------ TRECHO FORNECIDO ------

Loop Hero é o primeiro lançamento grande do estúdio Four Quarters, que antes publicava pequenos jogos gratuitos em sua página do itch.io como parte da game jam Ludum Dare. Loop Hero era um destes, sendo uma mistura de jogos de carta com um RPG roguelike de estratégia, mas o grande potencial que ele tinha fez com que o estúdio resolvesse fazer uma versão completa do jogo.
Sendo publicado pela Devolver Digital, será que o conceito único do jogo é o suficiente para justificar a sua longa jornada?
A história
1. O básico
A narrativa de Loop Hero não é exatamente simples, mas é passada de maneira rasa na gameplay e deve ser descoberta de maneira profunda pelo jogador ao comprar páginas da enciclopédia no jogo.

------

# [O QUE SE PEDE]
Explique, por favor, com base no texto sobre Loop Hero, por que o estúdio Four Quarters decidiu fazer uma versão completa do jogo. Responda em uma a três frases.

------ OS DADOS ------

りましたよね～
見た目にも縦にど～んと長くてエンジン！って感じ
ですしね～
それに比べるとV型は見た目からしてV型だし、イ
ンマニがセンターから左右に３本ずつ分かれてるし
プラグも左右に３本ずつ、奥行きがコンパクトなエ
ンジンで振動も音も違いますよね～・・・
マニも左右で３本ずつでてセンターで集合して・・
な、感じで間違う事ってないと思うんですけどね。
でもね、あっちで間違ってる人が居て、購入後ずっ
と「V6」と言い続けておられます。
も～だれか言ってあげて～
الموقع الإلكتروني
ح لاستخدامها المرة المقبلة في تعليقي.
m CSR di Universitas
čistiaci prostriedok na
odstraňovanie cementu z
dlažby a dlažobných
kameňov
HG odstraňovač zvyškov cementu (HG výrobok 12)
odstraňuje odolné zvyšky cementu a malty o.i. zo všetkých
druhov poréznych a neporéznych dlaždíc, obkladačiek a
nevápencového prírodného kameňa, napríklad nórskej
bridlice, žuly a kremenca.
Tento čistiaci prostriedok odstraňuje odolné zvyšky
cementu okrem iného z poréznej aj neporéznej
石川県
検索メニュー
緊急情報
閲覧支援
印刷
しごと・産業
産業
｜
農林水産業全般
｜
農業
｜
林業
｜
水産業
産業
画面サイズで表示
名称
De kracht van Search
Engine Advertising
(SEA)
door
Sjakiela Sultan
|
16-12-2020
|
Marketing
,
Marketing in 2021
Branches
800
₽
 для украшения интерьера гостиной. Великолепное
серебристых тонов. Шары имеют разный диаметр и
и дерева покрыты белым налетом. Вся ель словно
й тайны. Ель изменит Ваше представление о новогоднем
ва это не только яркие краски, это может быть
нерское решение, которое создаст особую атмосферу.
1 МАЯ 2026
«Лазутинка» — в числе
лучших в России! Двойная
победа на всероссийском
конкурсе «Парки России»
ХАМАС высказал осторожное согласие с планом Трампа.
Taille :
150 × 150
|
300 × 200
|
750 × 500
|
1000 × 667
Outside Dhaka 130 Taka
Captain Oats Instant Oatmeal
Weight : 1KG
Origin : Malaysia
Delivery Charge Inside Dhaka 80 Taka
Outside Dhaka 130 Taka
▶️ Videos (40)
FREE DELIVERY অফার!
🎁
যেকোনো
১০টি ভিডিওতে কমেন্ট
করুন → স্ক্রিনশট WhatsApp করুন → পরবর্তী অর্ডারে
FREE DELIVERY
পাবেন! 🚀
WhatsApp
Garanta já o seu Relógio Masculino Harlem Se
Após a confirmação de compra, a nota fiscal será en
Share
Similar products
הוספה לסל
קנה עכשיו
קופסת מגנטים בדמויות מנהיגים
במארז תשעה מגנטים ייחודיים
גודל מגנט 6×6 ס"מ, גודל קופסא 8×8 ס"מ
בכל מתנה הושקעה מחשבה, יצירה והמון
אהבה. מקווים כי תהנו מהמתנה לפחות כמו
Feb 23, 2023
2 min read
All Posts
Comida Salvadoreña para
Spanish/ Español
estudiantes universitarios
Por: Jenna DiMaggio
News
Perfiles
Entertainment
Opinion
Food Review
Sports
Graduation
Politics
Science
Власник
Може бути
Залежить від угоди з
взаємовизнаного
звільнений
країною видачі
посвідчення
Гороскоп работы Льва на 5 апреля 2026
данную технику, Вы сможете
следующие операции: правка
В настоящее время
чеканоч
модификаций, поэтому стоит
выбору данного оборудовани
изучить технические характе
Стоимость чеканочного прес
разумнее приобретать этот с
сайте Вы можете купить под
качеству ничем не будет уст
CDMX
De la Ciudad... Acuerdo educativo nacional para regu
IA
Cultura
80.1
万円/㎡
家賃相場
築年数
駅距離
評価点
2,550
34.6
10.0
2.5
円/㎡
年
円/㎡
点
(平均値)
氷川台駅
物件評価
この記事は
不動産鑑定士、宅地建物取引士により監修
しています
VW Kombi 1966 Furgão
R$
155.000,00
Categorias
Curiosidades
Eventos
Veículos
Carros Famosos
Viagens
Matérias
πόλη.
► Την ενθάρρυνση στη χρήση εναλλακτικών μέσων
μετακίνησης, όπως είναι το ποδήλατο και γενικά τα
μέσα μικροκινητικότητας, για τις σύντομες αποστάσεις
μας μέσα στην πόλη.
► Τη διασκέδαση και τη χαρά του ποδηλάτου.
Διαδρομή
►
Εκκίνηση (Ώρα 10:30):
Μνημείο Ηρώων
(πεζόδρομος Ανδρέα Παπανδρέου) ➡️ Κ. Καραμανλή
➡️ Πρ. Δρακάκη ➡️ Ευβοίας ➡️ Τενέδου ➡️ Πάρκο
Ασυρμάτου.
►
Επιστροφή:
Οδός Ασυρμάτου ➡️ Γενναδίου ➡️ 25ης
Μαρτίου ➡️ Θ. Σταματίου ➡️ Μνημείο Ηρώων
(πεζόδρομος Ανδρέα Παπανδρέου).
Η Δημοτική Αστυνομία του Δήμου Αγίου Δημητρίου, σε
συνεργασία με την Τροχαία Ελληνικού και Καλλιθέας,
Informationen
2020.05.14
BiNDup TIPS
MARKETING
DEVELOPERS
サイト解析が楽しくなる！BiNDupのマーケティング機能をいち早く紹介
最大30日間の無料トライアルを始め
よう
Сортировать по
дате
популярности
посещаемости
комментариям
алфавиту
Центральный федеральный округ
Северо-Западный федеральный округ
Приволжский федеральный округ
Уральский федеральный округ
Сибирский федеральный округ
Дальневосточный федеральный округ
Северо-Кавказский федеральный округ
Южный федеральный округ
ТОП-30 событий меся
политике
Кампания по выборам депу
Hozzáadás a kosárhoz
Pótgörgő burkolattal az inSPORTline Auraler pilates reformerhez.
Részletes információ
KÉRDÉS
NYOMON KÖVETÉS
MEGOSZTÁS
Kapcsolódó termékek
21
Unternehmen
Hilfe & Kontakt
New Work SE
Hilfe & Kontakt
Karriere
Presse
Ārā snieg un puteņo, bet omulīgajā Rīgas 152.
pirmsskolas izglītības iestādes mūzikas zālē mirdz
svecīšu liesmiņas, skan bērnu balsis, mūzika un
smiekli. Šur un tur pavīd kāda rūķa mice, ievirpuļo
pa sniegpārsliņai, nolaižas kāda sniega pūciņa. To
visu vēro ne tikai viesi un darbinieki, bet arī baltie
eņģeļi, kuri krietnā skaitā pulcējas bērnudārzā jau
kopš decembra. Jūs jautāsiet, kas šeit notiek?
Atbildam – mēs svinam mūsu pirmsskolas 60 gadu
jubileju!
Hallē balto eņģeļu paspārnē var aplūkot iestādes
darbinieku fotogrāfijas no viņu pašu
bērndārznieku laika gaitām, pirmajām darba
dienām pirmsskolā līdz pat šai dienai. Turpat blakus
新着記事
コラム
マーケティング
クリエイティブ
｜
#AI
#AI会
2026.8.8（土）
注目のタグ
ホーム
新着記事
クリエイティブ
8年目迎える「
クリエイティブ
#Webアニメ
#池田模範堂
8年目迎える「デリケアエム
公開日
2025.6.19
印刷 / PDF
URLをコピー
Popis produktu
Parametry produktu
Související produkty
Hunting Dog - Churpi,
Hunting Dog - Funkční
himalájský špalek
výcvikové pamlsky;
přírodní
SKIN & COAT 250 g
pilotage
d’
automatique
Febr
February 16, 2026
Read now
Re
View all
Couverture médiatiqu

------

# [SOLUÇÃO ESCRITA]
Loop Hero começou como um dos pequenos jogos gratuitos que o estúdio publicava em sua página do itch.io para a game jam Ludum Dare. Como o jogo tinha um grande potencial, o estúdio resolveu transformá-lo em uma versão completa.